Microsoft recently released the “Web Application Toolkit for Freemium Applications” for building applications based on the freemium model. I am not a big fan of the Freemium model myself, but I thought it would be interesting to take a closer look at the toolkit anyway.
First off, let’s recap the freemium model. According to Wikipedia:
Freemium is a business model that works by offering basic Web services, or a basic downloadable digital product, for free, while charging a premium for advanced or special features.
Thus, to build applications for the freemium model, we need to be able to
- Have multiple feature sets and manage these
- Have users associated with one or more feature sets
- Have a user’s chosen feature sets reflect in the application GUI presented to the user
- Have a user’s chosen feature sets automatically reflect in the billing
It might also be nice to
- have users grouped into categories with catchy names and associate feature sets with each category
- be able to easily move users between categories, possibly by self-service
This is what the toolkit should ideally help us achieve.
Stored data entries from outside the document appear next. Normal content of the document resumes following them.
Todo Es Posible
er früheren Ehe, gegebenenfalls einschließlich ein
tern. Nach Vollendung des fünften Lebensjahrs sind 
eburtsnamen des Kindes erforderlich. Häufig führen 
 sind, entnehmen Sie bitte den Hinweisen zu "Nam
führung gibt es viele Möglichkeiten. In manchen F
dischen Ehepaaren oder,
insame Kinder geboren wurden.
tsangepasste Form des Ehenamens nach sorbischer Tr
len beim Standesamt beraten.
In broad terms, the toolkit works on two concepts: features and SKUs, and it uses the ASP.NET Membership functionality to associate users to SKUs. SKUs are sets of features and each SKU has a unique identifier called a slug. SKUs are mapped to users by means of standard ASP.NET Roles having the same name as a SKU slug. Thus, there will be a “Gold” SKU identified by the slug “gold” and all users in the role “gold” are associated to the Gold SKU.
If you buy into this way of grouping features and associating them with users, the framework provides:
- Page extension methods for displaying/hiding content based on the user’s SKU
- Action attributes to allow or prevent the user from executing certain actions based on the SKU
- A MVC 2 Area with controllers and views for managing SKUs
The components described in the three bullets above are definitely valuable in any application based on the freemium model. However, their actual implementation leaves something to be desired. The provided functionality isn’t componentized properly and there is a general lack of extension points: to really use the toolkit, you need to buy into a lot of arbitrary design decisions which are unlikely to suit your application. Moreover, there is just a gust of code smell around it: views aren’t properly decoupled from business logic, no DI is used etc.
All in all the Web Application Toolkit for Freemium Applications is a nice initiative from Microsoft and it contains some relevant thoughts. If Microsoft decides to put some effort into the toolkit to provide extension points etc., it may even be able to kickstart your next freemium application. At the moment, however, the toolkit is pretty blunt. It is nothing more than a sample implementation which may provide inspiration but does not deserve to be called a toolkit.
The Web Application Toolkit for Freemium Applications is available on MSDN.